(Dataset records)
------------------------------------------------------------------------

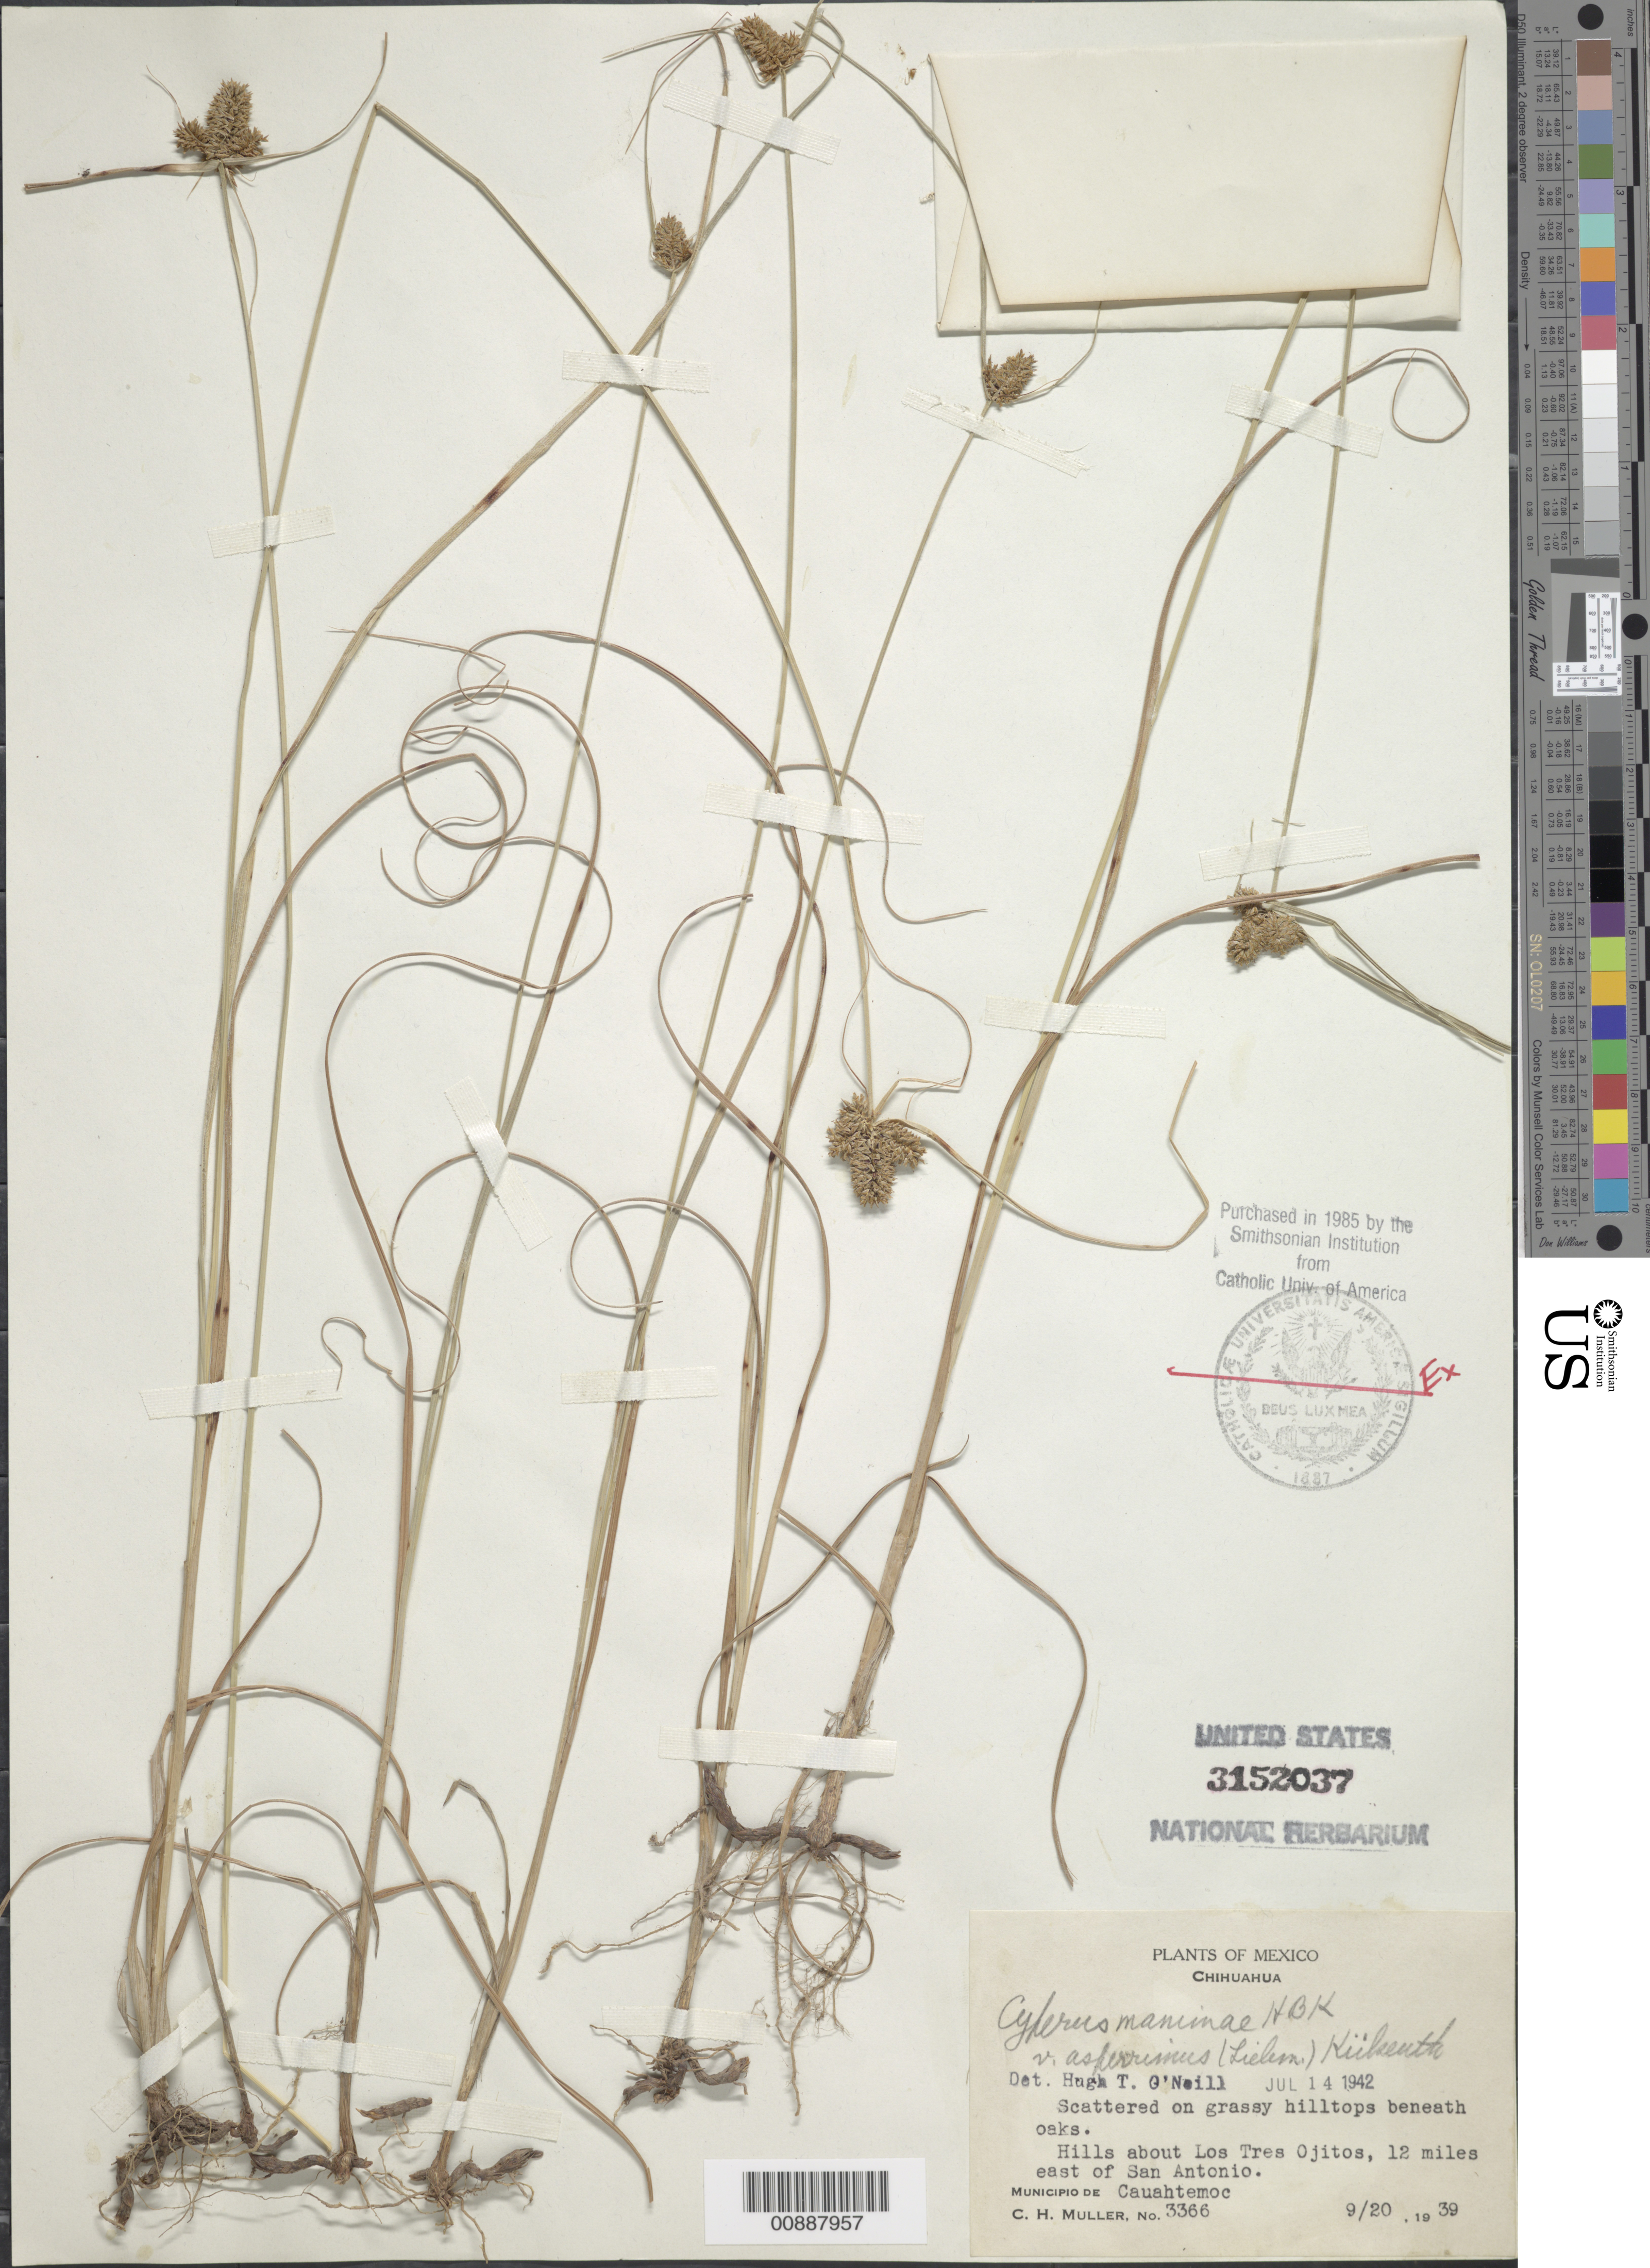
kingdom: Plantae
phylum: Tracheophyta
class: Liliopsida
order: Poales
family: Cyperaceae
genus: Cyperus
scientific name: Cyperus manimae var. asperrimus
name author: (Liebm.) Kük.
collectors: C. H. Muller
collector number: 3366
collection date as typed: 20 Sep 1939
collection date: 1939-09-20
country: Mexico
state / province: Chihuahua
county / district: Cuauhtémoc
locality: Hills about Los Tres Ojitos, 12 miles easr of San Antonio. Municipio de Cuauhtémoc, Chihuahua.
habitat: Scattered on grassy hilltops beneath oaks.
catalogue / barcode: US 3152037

------------------------------------------------------------------------

=== Job ===
Can you output every line of the records above word for word, leaving out the pictures?

=== Written response ===
kingdom: Plantae
phylum: Tracheophyta
class: Liliopsida
order: Poales
family: Cyperaceae
genus: Cyperus
scientific name: Cyperus manimae var. asperrimus
name author: (Liebm.) Kük.
collectors: C. H. Muller
collector number: 3366
collection date as typed: 20 Sep 1939
collection date: 1939-09-20
country: Mexico
state / province: Chihuahua
county / district: Cuauhtémoc
locality: Hills about Los Tres Ojitos, 12 miles easr of San Antonio. Municipio de Cuauhtémoc, Chihuahua.
habitat: Scattered on grassy hilltops beneath oaks.
catalogue / barcode: US 3152037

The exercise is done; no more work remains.